Designing for Noise: Building Quieter Healthcare Facilities
The timeless movie classic, “One Flew Over the Cuckoo’s Nest,” is set in the early 1960s. The grim psychological hospital is depicted with blank, white walls, hard and uninviting furniture, and barred windows to prevent the residents from escaping. Despite taking place almost 60 years ago, it sometimes seems like the hospital’s depiction doesn’t land too far from the impersonal and stressful environments of many hospitals today. Mix the impersonal atmosphere with machine beeping, blasting intercoms, and the noises of other patients, and you have a perfect recipe for patient discomfort, lack of privacy, and an overall negative experience.

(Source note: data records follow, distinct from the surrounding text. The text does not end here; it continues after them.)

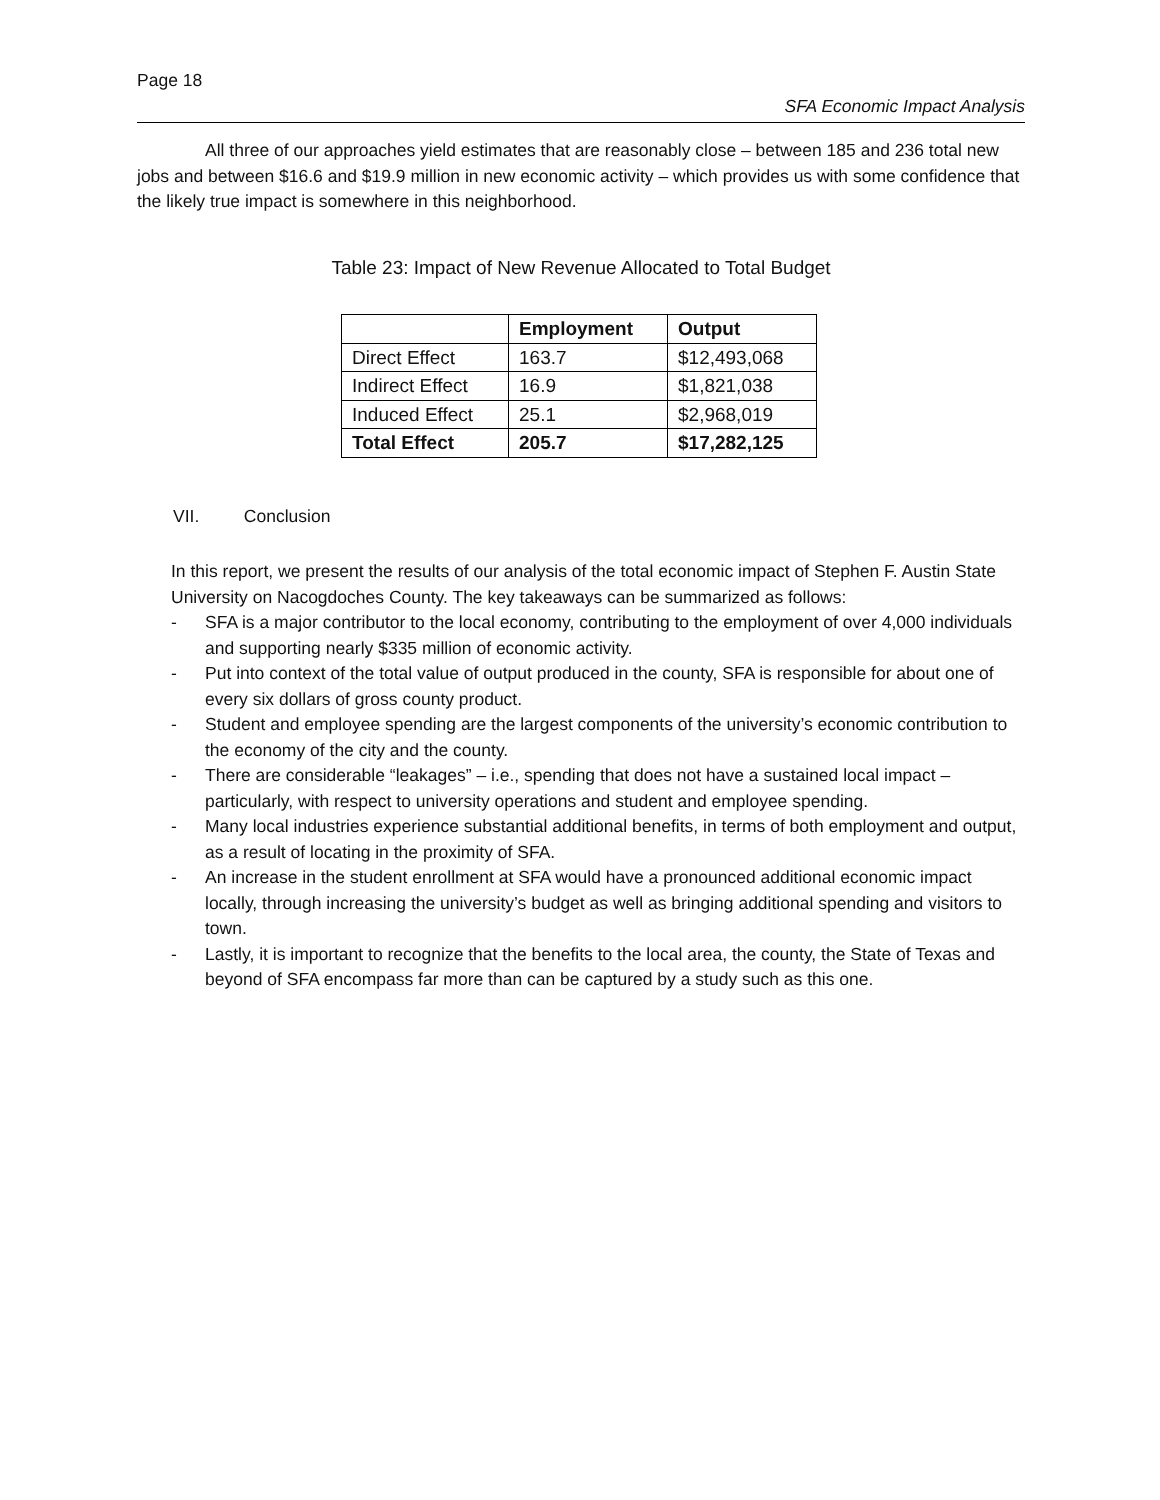Page 18
SFA Economic Impact Analysis
All three of our approaches yield estimates that are reasonably close – between 185 and 236 total new jobs and between $16.6 and $19.9 million in new economic activity – which provides us with some confidence that the likely true impact is somewhere in this neighborhood.
Table 23: Impact of New Revenue Allocated to Total Budget
| | Employment | Output |
| --- | --- | --- |
| Direct Effect | 163.7 | $12,493,068 |
| Indirect Effect | 16.9 | $1,821,038 |
| Induced Effect | 25.1 | $2,968,019 |
| Total Effect | 205.7 | $17,282,125 |
VII. Conclusion
In this report, we present the results of our analysis of the total economic impact of Stephen F. Austin State University on Nacogdoches County. The key takeaways can be summarized as follows:
- SFA is a major contributor to the local economy, contributing to the employment of over 4,000 individuals and supporting nearly $335 million of economic activity.
- Put into context of the total value of output produced in the county, SFA is responsible for about one of every six dollars of gross county product.
- Student and employee spending are the largest components of the university’s economic contribution to the economy of the city and the county.
- There are considerable “leakages” – i.e., spending that does not have a sustained local impact – particularly, with respect to university operations and student and employee spending.
- Many local industries experience substantial additional benefits, in terms of both employment and output, as a result of locating in the proximity of SFA.
- An increase in the student enrollment at SFA would have a pronounced additional economic impact locally, through increasing the university’s budget as well as bringing additional spending and visitors to town.
- Lastly, it is important to recognize that the benefits to the local area, the county, the State of Texas and beyond of SFA encompass far more than can be captured by a study such as this one.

Patients may hear over 86 noises at one time. Imagine how quickly one’s sensory system would become overloaded. Gina Sansivero, VP of Marketing and Corporate Communications at AtlasIED, painted a picture: “Things like a lot of buzzing, a lot of chaotic speak, the unintelligible announcements and that fear that you’re not hearing something really important are things that healthcare facilities have to take into consideration when it comes to patient comfort,” she said.
No patient wants to deal with this compounded stress of overwhelming auditory input– especially on top of being sick or injured. Sleep quality, cognitive processing, speech, and physiological health can all experience detrimental impacts from hospital noise. “If we’re unable to sleep, then our bodies are unable to heal,” stated Sandra Soraci, Senior Channel Marketing Manager at Armstrong Flooring. She added, “Increased noise levels have been found to contribute to an increased length of stay and medication use as well as impact on the wound being able to heal.”
These distractions are reflected in patient satisfaction with hospitals. The Hospital Consumer Assessment of Healthcare Providers and Systems (HCAHPS), is a 29-item instrument for measuring patient perception of hospital experience after discharge. This tool plays a role in helping consumers choose the right hospital and holds a lot of value in determining hospital quality and funding. Dissatisfaction with hospital noise is a key weakness on the survey and scored as the second lowest item for patient satisfaction in the HCAHPS July 2020 through March 2021 discharge report. “Quietness at the hospital is consistently rated across the U.S. as one of the lowest rated items on the HCAHPS survey,” said Soraci.
Not only are constant, buzzing distractions detrimental to patients’ vitals, but speech privacy is another huge area of concern. Sansivero explained, “Things in a healthcare facility that might make a patient feel uncomfortable are things like overhearing another patient’s conversation with his or her healthcare provider.” With only thin curtains separating one patient from another in the same room in some cases, it can be easy to overhear what are supposed to be private conversations about surgeries, treatments, and in worst-case scenarios—death.
HIPAA requires a confidential level of speech in hospitals, but how often is this actually adhered to? Lack of privacy can result in adverse feelings such as patient nervousness and annoyance. It can even cause hesitancy for patients to fully disclose medical information if they fear lack of privacy.
The positive side of the coin is that there’s plenty of space for companies in the healthcare industry to improve patient comfort, reduce distractions, and improve privacy. “Speech privacy or sound masking technologies are a relatively inexpensive way of enhancing the comfort level and privacy of a patient in a healthcare facility,” said Sansivero.
One company, Loftwall, is taking action to make patients feel more comfortable regarding hospital design. “Things can be hospital-grade cleanable but personalized and personal, so color is a huge thing for us,” Bryce Stuckenschneider, CEO of Loftwall, explained.
In terms of noise reduction and privacy, various companies are acting on these as well. “We’re building plexiglass barriers to help diminish that noise, we’re also utilizing white noise machines,” stated Kevin Stevenson, Host of the I Don’t Care podcast. “Specification and selection of interior finishes are, without question, are at top of mind with our architects, our designers, and our health systems,” Soraci added. AtlasIED also offers many solutions, “For example, a really comprehensive ecosystem of public address, intercom, paging, and mass communications that can tie into and be the hub for other systems such as nurse call and life safety. We also offer background music systems and sound masking systems that really tie into patient comfort as well as HIPAA compliance,” Sansivero added.